Proposal 1: Working groups should be scoped to a specific task or problem rather than a general area.

Currently working groups are focused on a fairly general area. We propose that the scope of working groups be limited to a specific problem or technology.

7 Comments

  1. I'm starting to warm up to Hart's characterization as a Task Force rather than a Working Group. I would also like to see that we scope the lifetime.

  2. Mic gave a great example of what I think a task force should be this morning.  Imagine a group of people across projects wanted to investigate shared consensus.  They could create a task force whose stated goal was to investigate the possibility of creating a lab for shared consensus.  The project would be time-limited and the ideal goal would be to actually come out with starter code for a consensus lab.  If it worked, great, if it didn't, that's OK too, but it would be over relatively quickly either way and things wouldn't drag on forever.

  3. Agreed, but IMO, the creation of such should not be something requiring TSC approval. I do think that it should warrant notice to the TSC mailing list, and have a Wiki page as this does. I also think that it should report its progress and conclusions, but that shouldn't add significant process overhead as to be a disincentive.

    1. I definitely see your point... And frankly, I think we're really just proposing that we formalize "task force". Though I think, to echo Shawn Amundson it would be good to have formal documentation & tracking. Think "report out" from a completed task force.

      And... Just to provoke discussion... It seems to me that there is a big difference between an HL Labs project where the lab owner is really doing a single, one-time dump of code and a Labs project that is intended to be multi-organization pre-work for either a full fledged project or some new component of an existing project. FPC, for example, is being run with a very specific eye towards creating something that enhances Fabric (could be rolled into Fabric, could be a sub-project, could be a separate maintained component).
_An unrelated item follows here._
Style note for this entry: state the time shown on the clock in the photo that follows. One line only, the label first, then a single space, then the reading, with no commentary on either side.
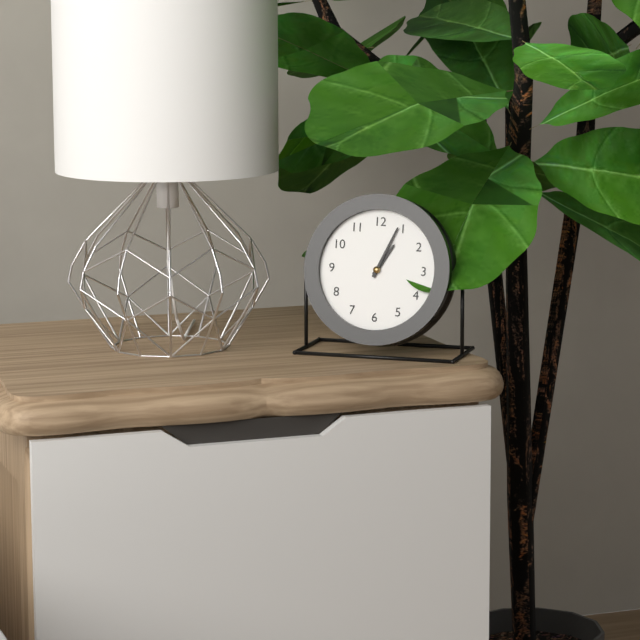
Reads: 1:04
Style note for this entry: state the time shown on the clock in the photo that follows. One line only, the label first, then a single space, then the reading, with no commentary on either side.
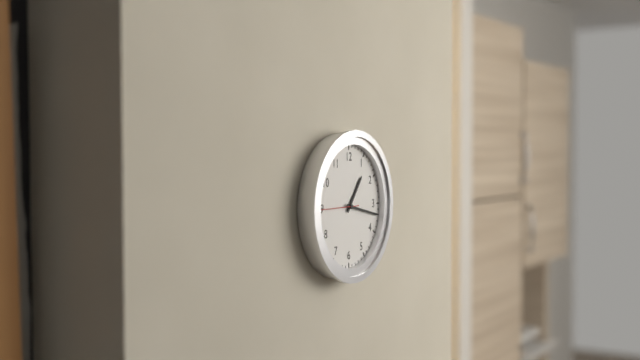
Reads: 1:17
I think URSA is another great example. 

      There is a clear difference between resource requirements for something like Ursa and FPC (where we actively use or want to use all the facilities that are normally given only to a full-fledged project). TSC approval could be given for limited time access to those resources.
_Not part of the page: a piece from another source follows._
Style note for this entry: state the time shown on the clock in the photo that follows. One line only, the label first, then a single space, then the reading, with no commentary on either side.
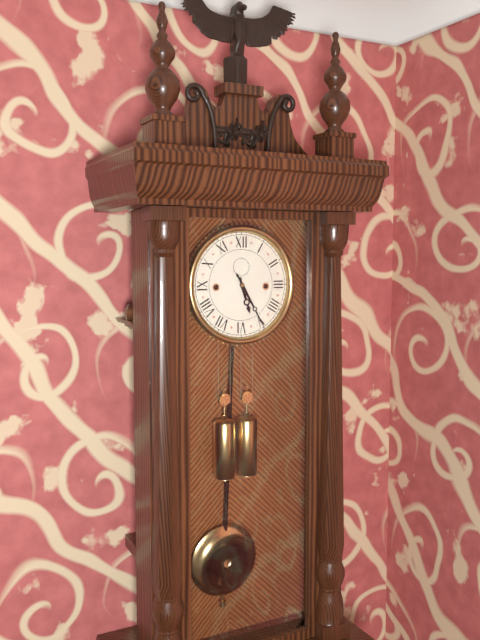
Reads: 5:25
      Finally... i think WGs like this could be the "technical" tool for the TSC. Again... thinking of a more formalized task force, a TSC that was acting "intentionally" might identify a gap (e.g. a common standard for externalizing ledger state) and create a task force to address that gap. 

      Bottom line for me... WGs go away. The discussion part moves into more lightweight SIGs. The operational part becomes a better documented, single purpose/well-focused task force.

      1. +1 to this.

        As an aside, we should probably "garden" the labs more.  If they don't get any updates over a certain amount of time, then we should take some action to indicate this.
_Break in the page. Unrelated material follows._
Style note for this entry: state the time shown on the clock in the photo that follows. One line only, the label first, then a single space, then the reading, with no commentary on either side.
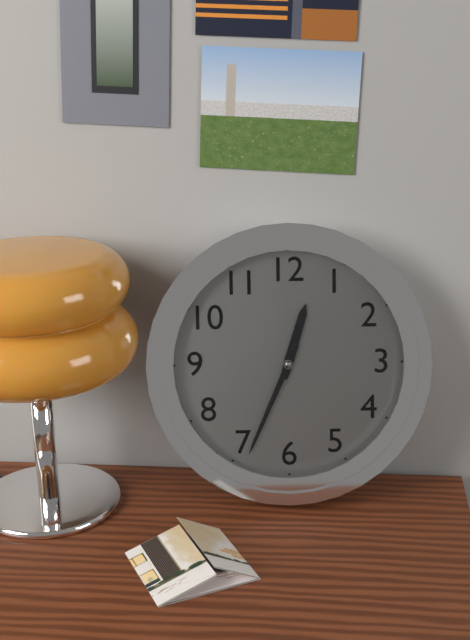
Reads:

        Mic correctly points out some of the issues we had with Ursa as a lab.  We had a lot of communication and wanted proper communication and meeting channels.  We were (probably illegally, at least according to the rules at the time) given a chat channel and a meeting slot.  We used the labs email list, and this only worked because we were really the only people that used it.  Giving other "active" labs the tools to do this would be a very useful thing, in my opinion. 

        "Bottom line for me... WGs go away. The discussion part moves into more lightweight SIGs. The operational part becomes a better documented, single purpose/well-focused task force."

        I agree 100%.  

        I'll point this out though:  well-run discussion groups would be likely spawn some of these new task forces.

        1. To this point. Should we just have one proposal which is that working groups go away? I think, if we do that, we probably need to create a more substantial description of a task force. 

          Or we just turn working groups into a focused task force?


  4. I think that the gardening of the Labs should be the function of the Stewards, no? To Mic's point, I tend to agree that there is most definitely a spectrum of Labs projects ranging from single author tool/utility/sample to collaborative experimentation that might start to grow legs and arms. Projects like FPC probably should graduate to incubation when there is clear sense that there is a growing interest and community of contributors that span more than one company.